Et il y a aussi le morceau éponyme, qui enchaîne superbement les passages envoûtants et cogneurs. Cela nous rappellera même, plus tard, les Megadeth et autres thrashers assagis (sans rire, hein : un des morceaux vous rappellera l'ambiance présente sur Countdown to Exctinction), limite rock, et pouvant rebuter les extrémistes des deux premiers albums (surtout le très bon "Inner Combustion", bienvenue dans la SF hard rock années 80). Cette fois, le groupe avait visé très haut en variant les structures en arpèges ou des parties plus agressives (notamment sur le redoutable "X-Ray Mirror", et sa fin correspondant bien à l'ambiance dingue). Et puis il faut revenir sur le rôle de la basse, notamment sur le morceau "Into My Hypercube", nanti d'une impression de fausse balade avant de relancer la machine de guerre virtuelle, plus inquiétante encore qu'une version améliorée du W.O.P.R ou de HAL9000. Et bien sûr, il ne faudrait pas oublier des plans metal un peu plus classiques, ne préfigurant en rien Angel Rat, plus hard rock. Le disque s'achève, bien heavy et gardant l'ambiance cyberpunk, sur "Sub-effect". Snake réussit a conserver une certaine force dans son phrasé. Et ce, quand bien même ce chant "par les trous de nez" exigera de la part des auditeurs un temps d'adaptation qui fera reconnaître les guerriers de Korgull des autres.

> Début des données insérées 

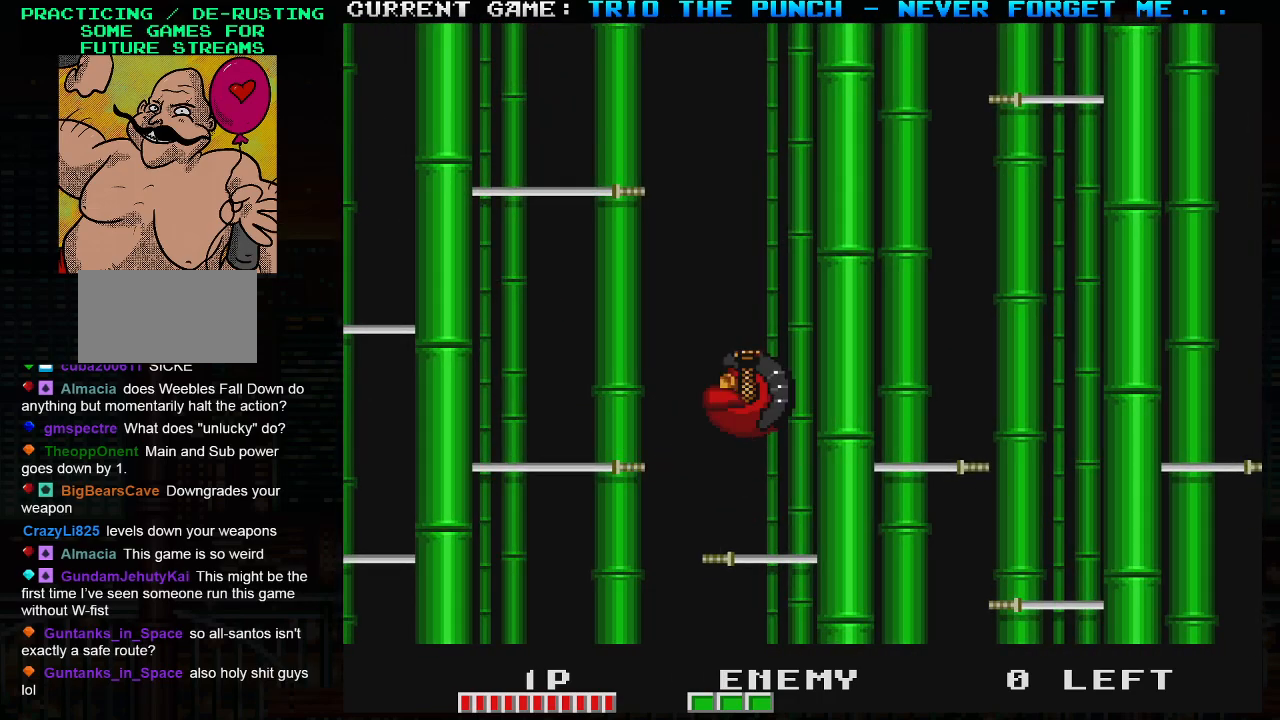
{"buttons": [], "left_stick": "center", "events": [[50, "TRIANGLE", "up"], [200, "SQUARE", "down"], [317, "SQUARE", "up"], [467, "left_stick", "center"]]}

Sans le savoir, il est certain que Voivod préfigure un temps où les grand du thrash proposeront un metal virtuose, tels les Seasons in The Abyss, Rust in Peace, et surtout Grin, même après l'album très abouti de Metallica, And Justice for All. Mais Voivod a(vait?) un style presque inimitable (si ce n'est par des groupes comme, actuellement, Vektor qui fait du thrash avec sa propre identité), ne donnant pas l'impression de faire à chaque fois le même album. Et il témoigne de la volonté de faire progressif sans perdre le coté féroce et tapageur du metal en général. Si vous voulez du bon thrash, avec des parties rock, cet album fera bonne place, à n'en pas douter. Pour ceux qui préfèrent ce genre de metal avec une ambiance plus heavy (mais toujours portée sur la science-fiction), The Outer Limits sera davantage recommandé . En tout cas, un indispensable pour les fans du groupe et du metal canadien de l'époque, avec D.B.C (qui sortit Universe la même année, axée aussi sur la science mais pas la fiction, disaient-ils), Slaughter ou Infernäl Mäjesty.